Example demonstrating using the new attributes on the image tag.

IImageHelper

The code below gets the rendition information from the DAM Graph and calculates the best renditions for the requested image sizes.

The logic used in the example below needs to be improved. It doesn't get the best image for the aspect ratio, but you must develop the logic to serve your specific requirements.

ImageHelper

IOptiDAMGRAPHService

This service is responsible for querying the DAM and returning the image information, including the renditions and Alt-Text. I am also caching the response, which helps reduce the number of network requests.

OptiDamGraphService
Code snippet showing how the image information is retrieved from the DAM
Image GraphQL Query
Graph Query to get information about a specific image

Github Repo

I have created a solution to demonstrate the integration approach, you are free to take this code and use it within your own projects: https://github.com/andrewmarkham/Opti-Dam

The solution contains two projects:

  1. A version of the 'Foundation' demo site that I have modified to use images from the DAM (Note: not all images have been updated)

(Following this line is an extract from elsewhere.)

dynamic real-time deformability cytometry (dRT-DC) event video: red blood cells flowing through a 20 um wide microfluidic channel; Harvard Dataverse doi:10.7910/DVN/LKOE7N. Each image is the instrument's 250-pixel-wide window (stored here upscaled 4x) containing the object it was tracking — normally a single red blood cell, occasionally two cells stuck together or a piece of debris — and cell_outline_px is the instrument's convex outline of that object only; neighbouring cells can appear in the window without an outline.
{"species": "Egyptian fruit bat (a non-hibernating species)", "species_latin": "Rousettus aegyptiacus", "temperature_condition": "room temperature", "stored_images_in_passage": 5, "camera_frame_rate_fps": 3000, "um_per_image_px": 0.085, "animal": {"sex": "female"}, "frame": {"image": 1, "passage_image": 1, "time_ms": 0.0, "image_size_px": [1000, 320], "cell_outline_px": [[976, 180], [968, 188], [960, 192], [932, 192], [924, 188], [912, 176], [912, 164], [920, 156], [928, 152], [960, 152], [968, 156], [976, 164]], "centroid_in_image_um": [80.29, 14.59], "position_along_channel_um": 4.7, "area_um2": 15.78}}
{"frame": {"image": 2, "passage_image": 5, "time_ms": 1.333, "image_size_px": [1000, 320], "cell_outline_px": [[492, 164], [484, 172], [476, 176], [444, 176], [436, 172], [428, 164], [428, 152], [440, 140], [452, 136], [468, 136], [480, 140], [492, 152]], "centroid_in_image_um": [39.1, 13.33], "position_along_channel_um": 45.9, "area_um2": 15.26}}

  2. OptiDAM - This project contains all the code examples and some additional ones.

    1. A video tag helper

    2. A scheduled job to upload assets to the DAM

    3. A scheduled job to update the image content references on all the products to reference the equivalent images within the DAM.

Both of these scheduled jobs are good examples of using the REST API.

Conclusion

Hopefully, this blog post demonstrates how easy it is to integrate with the DAM, and the code in the repo proves useful to development teams.

One more thing

While presenting at Opticon for the OMVP summit, several people mentioned using Cloudflare Edge image resizing. Up until that point, I hadn't even considered it, as I assumed that this would only work for images hosted in the DXP. I wasn't aware that you could pass the service external URLS.

I believe that using the Edge resizing in addition to the renditions from the DAM is a combination worth investigating. The renditions would provide the images that are cropped using the focal point width.